---------- Excerpt provided ----------

Metadata-Version: 2.1
Name: opendatablend
Version: 0.3.0rc3
Summary: A lightweight Extract-Load (EL) tool for use with the Open Data Blend Dataset API.
Home-page: https://github.com/opendatablend/opendatablend-py
Author: Open Data Blend
Author-email: info@opendatablend.io
License: UNKNOWN
Project-URL: Bug Tracker, https://github.com/opendatablend/opendatablend-py/issues
Platform: UNKNOWN
Classifier: Programming Language :: Python :: 3
Classifier: License :: OSI Approved :: MIT License
Classifier: Operating System :: OS Independent
Requires-Python: >=3.6
Description-Content-Type: text/markdown
License-File: LICENSE

![alt text](https://raw.githubusercontent.com/opendatablend/opendatablend-py/master/images/odblogo.png "Open Data Blend")

---------- Records ----------

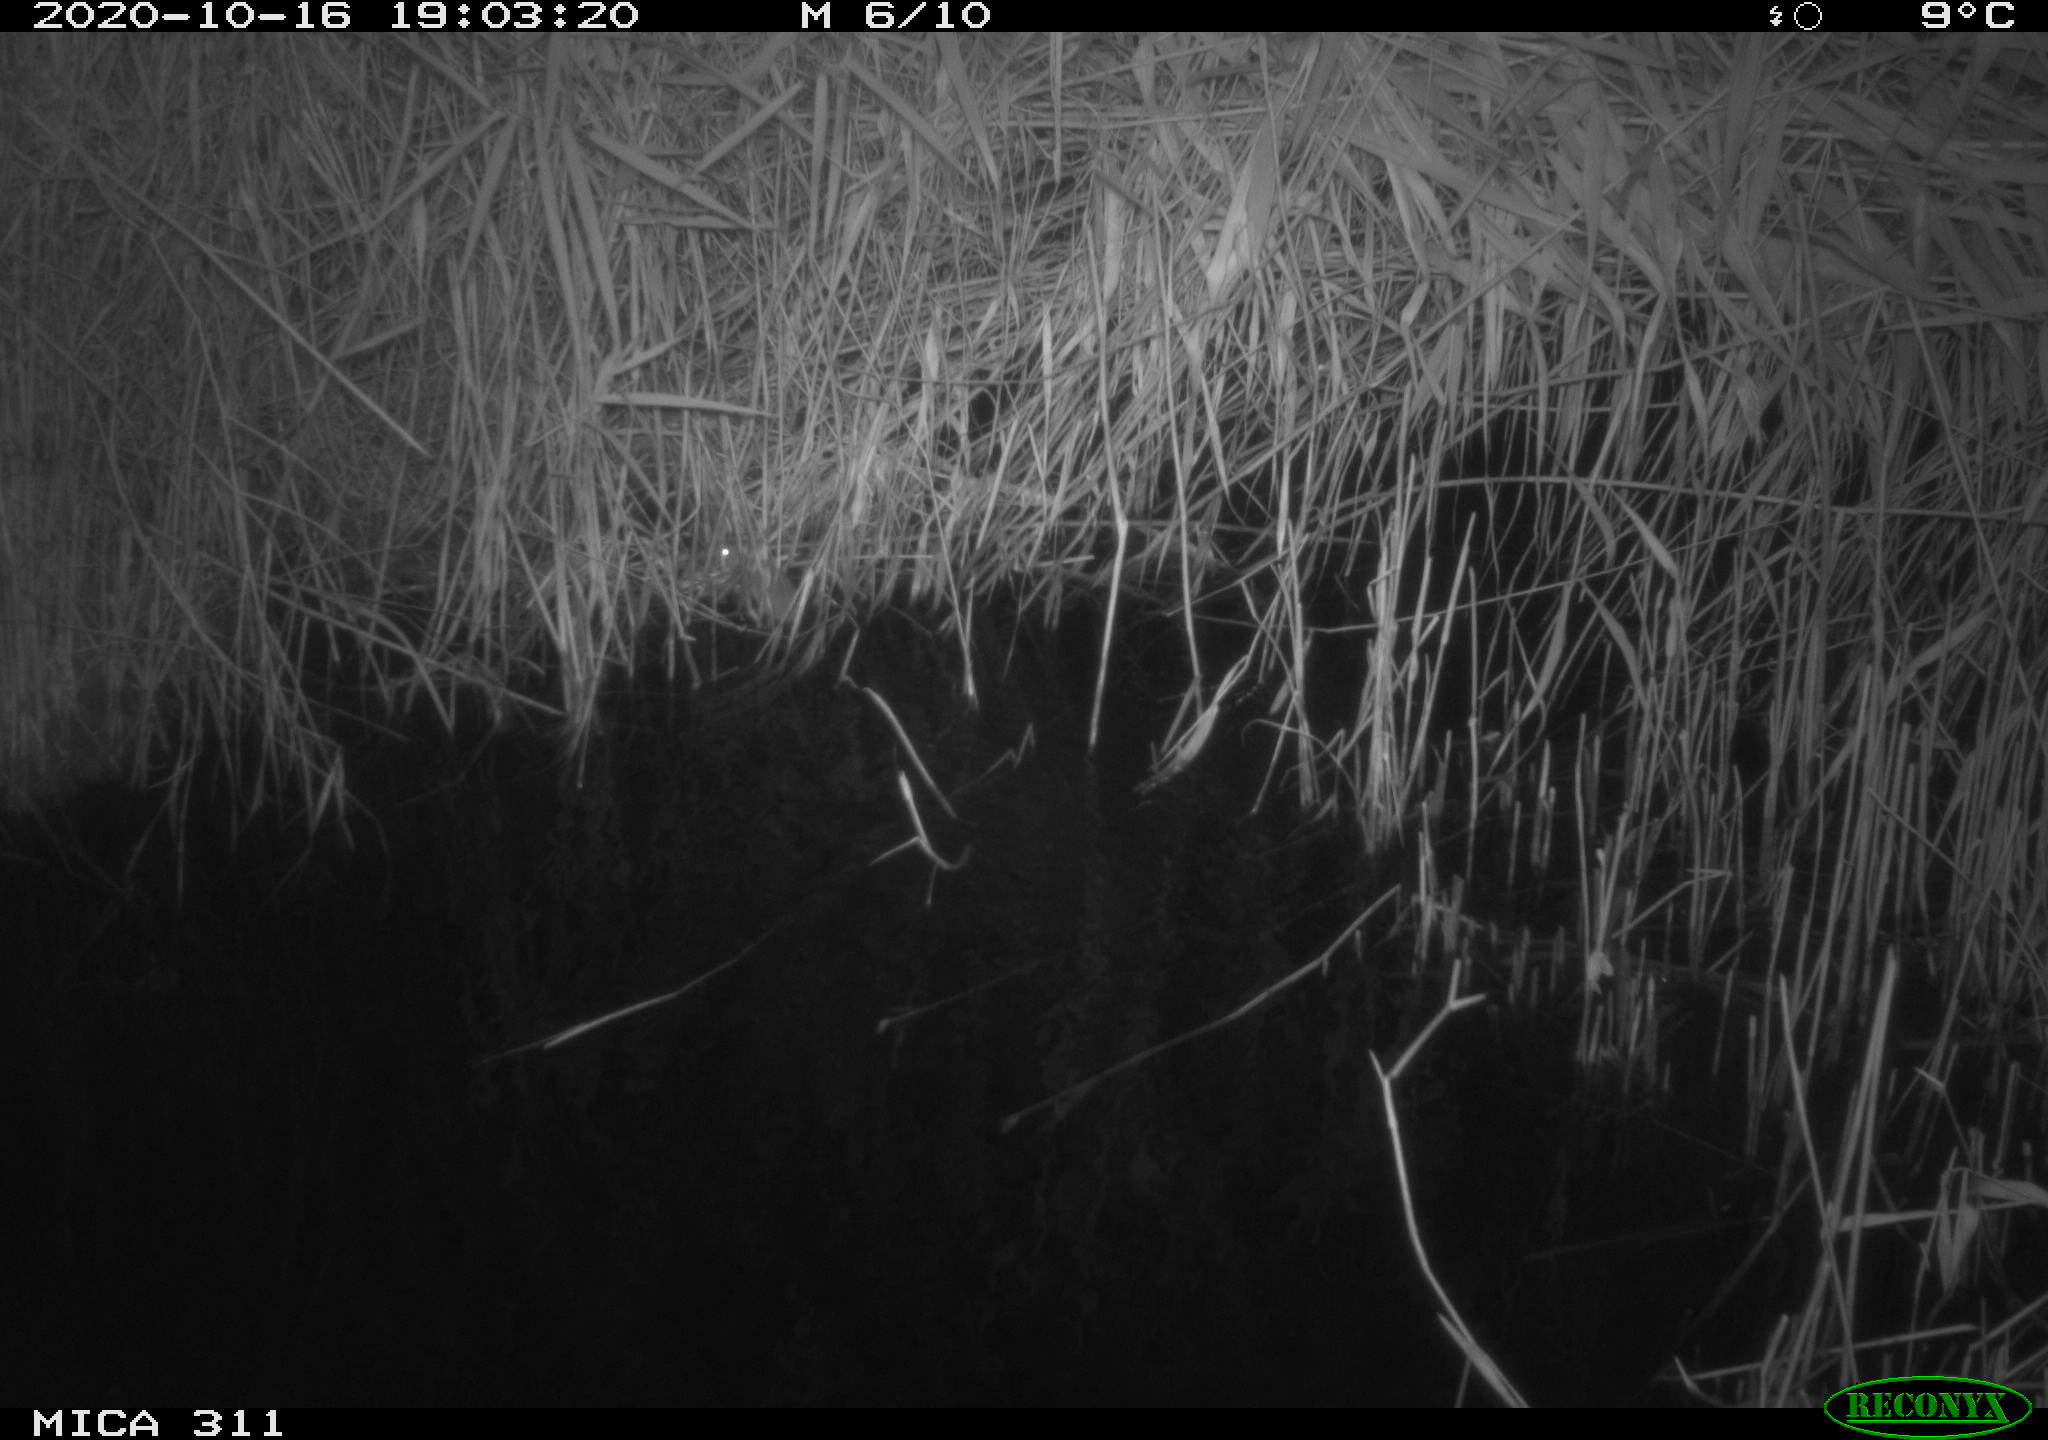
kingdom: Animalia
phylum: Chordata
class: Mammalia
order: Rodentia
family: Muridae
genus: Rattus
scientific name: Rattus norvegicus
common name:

----------

Exercise:
Write what comes next in the opendatablend package metadata above, starting after its last line.

Result below:
# Open Data Blend for Python

Open Data Blend for Python is the fastest way to get data from the Open Data Blend Dataset API. It is a lightweight, easy-to-use extract and load (EL) tool.

The `get_data` function will only download a data file if the requested version does not already exist in the local cache. It also saves a copy of the dataset metadata (datapackage.json) for future use. You can learn about how we version our datasets in the [Open Data Blend Docs](https://docs.opendatablend.io/open-data-blend-datasets/dataset-snapshots).

After downloading the data and metadata files, `get_data` returns an object called `Output` which contains the local paths of the files. From there, you can load the data in [Pandas](https://pandas.pydata.org/), [Koalas](https://github.com/databricks/koalas), or something similar to begin your analysis or feature engineering.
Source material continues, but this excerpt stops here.